Rehab as much mental as physical for Wilson Ramos
Wilson Ramos sat with his right leg outstretched, the bulky black brace engulfing his knee visible beneath his athletic shorts. As he stared out at the field where his teammates were taking batting practice, he slipped his catcher’s mitt onto his left hand and tossed a ball to himself for a few minutes.
“Look,” he said, motioning to his legs and straightening his left one for comparison. “See how much less swollen it is?”
It’s been nearly two weeks since Ramos turned to his right to field a passed ball from Jordan Zimmermann, caught his cleat and collapsed in a heap on the field in Cincinnati. The anterior cruciate ligament in his knee snapped. His season was over.
But now, as the swelling continues to subside and the Washington Nationals’ catcher prepares to put reconstructive surgery on his calendar in the next two weeks or so, his focus has turned to rehab. For a player whose knees and legs take more of a beating than any other on the field, it will be a long, grueling, arduous process.

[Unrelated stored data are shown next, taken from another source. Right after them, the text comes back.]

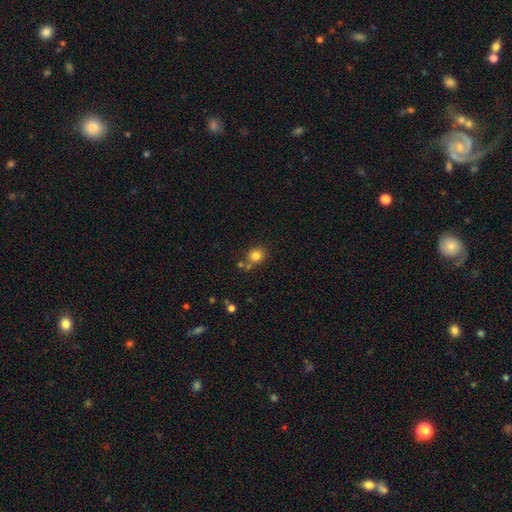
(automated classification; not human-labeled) The model was most divided on "merging": none: 68%, merger: 16%, minor disturbance: 12%, major disturbance: 4%. More confident: smooth or featured — smooth (82%); how rounded — round (78%).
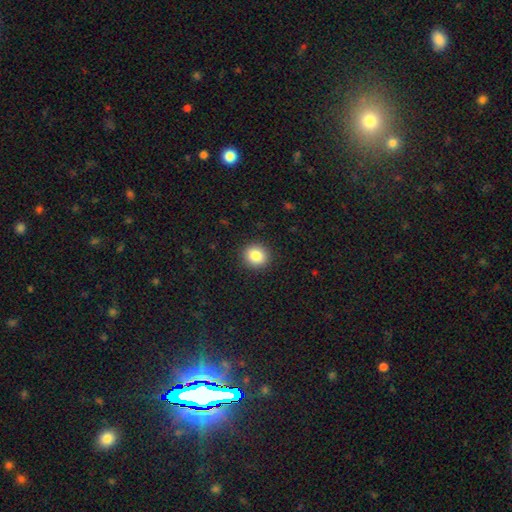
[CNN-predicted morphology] This is clearly a smooth galaxy (85%). How rounded: clearly round (83%). Merging: clearly none (92%).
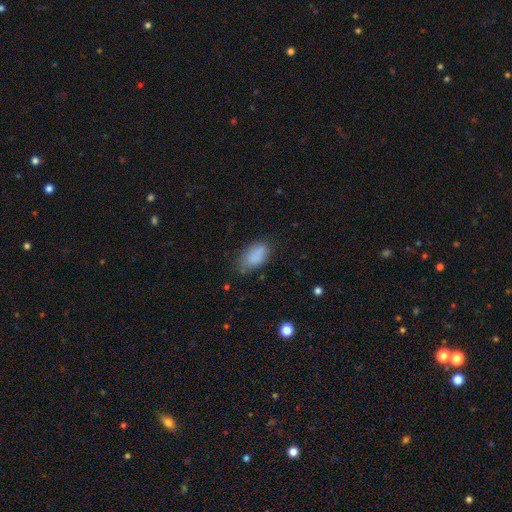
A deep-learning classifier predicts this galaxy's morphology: Smooth or featured?
  - smooth: 83% *
  - star or artifact: 9%
  - featured or disk: 8%
How rounded?
  - in between: 91% *
  - round: 5%
  - cigar-shaped: 3%
Merging?
  - none: 66% *
  - minor disturbance: 24%
  - major disturbance: 7%
  - merger: 3%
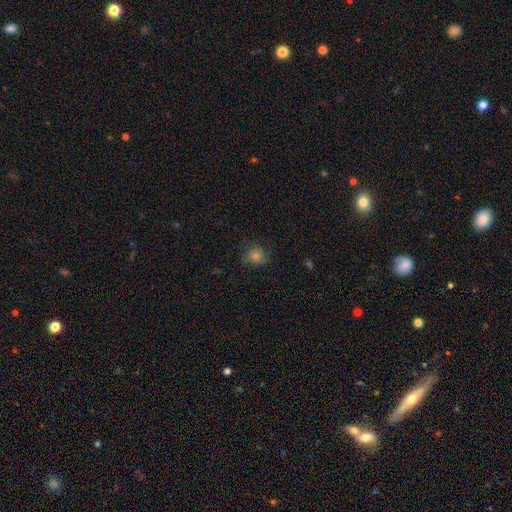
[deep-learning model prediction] smooth-or-featured: smooth: 70% | star or artifact: 16% | featured or disk: 14%
  how-rounded: round: 83% | in between: 16% | cigar-shaped: 1%
  merging: none: 76% | minor disturbance: 17% | major disturbance: 6% | merger: 1%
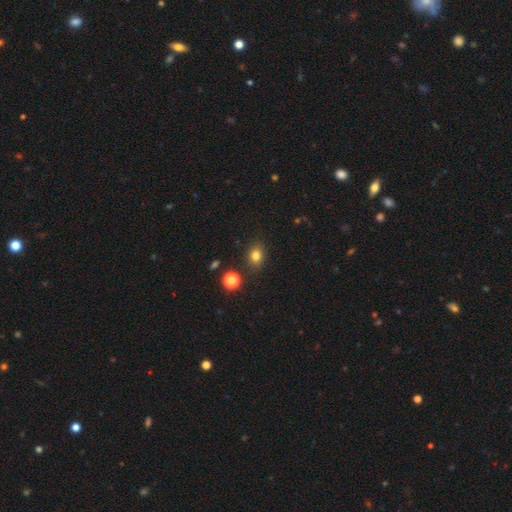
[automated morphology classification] smooth 80%, star or artifact 14%, featured or disk 6%. Down the decision tree: how rounded — in between (51%); merging — none (86%).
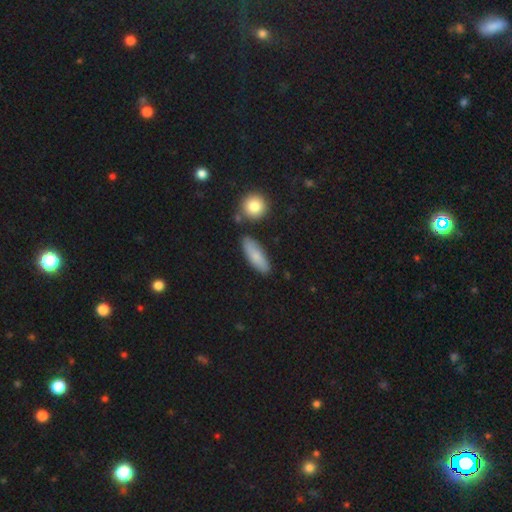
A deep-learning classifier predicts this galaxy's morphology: This is likely a smooth galaxy (79%). How rounded: possibly in between (56%). Merging: clearly none (81%).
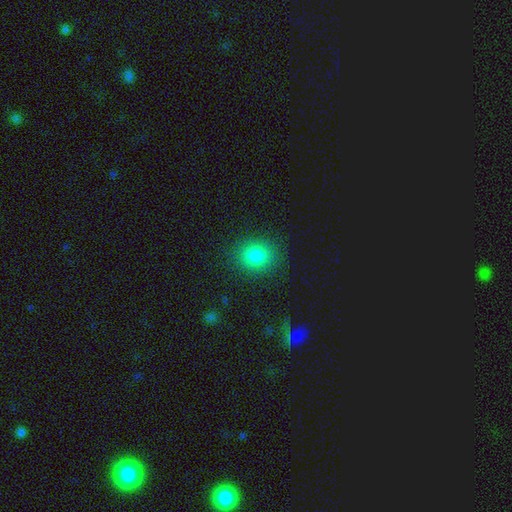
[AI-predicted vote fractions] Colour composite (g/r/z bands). It shows a smooth galaxy with no disk features (83%) that is round (73%). Merging: none (88%).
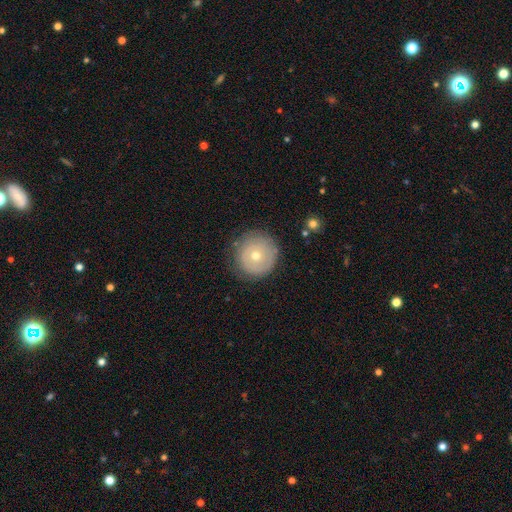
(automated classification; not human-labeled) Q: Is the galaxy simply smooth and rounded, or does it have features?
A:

Catchers tend to be less at risk for this type of injury, which is more common in athletes who make lateral movements frequently. Once it occurs, though, the fact that catchers spend the majority of their time in a squatting position — a “deep bend,” as Nationals medical director Wiemi Douoguih called it — makes quickly regaining range of motion and flexibility paramount. Ramos will begin working on that with a physical therapist the same day he undergoes surgery.
But long after he feels physically able to return to his duties, Ramos‘ mind likely will still have doubts.
“It comes down to pain tolerance,” said Chad Moeller, who caught for 11 years in the major leagues after twice tearing his ACL in college at Southern California and is well-acquainted with the rehab process Ramos is about to encounter. “The quicker you’re able to get that range of motion back, the quicker you’re able to move on with your rehab.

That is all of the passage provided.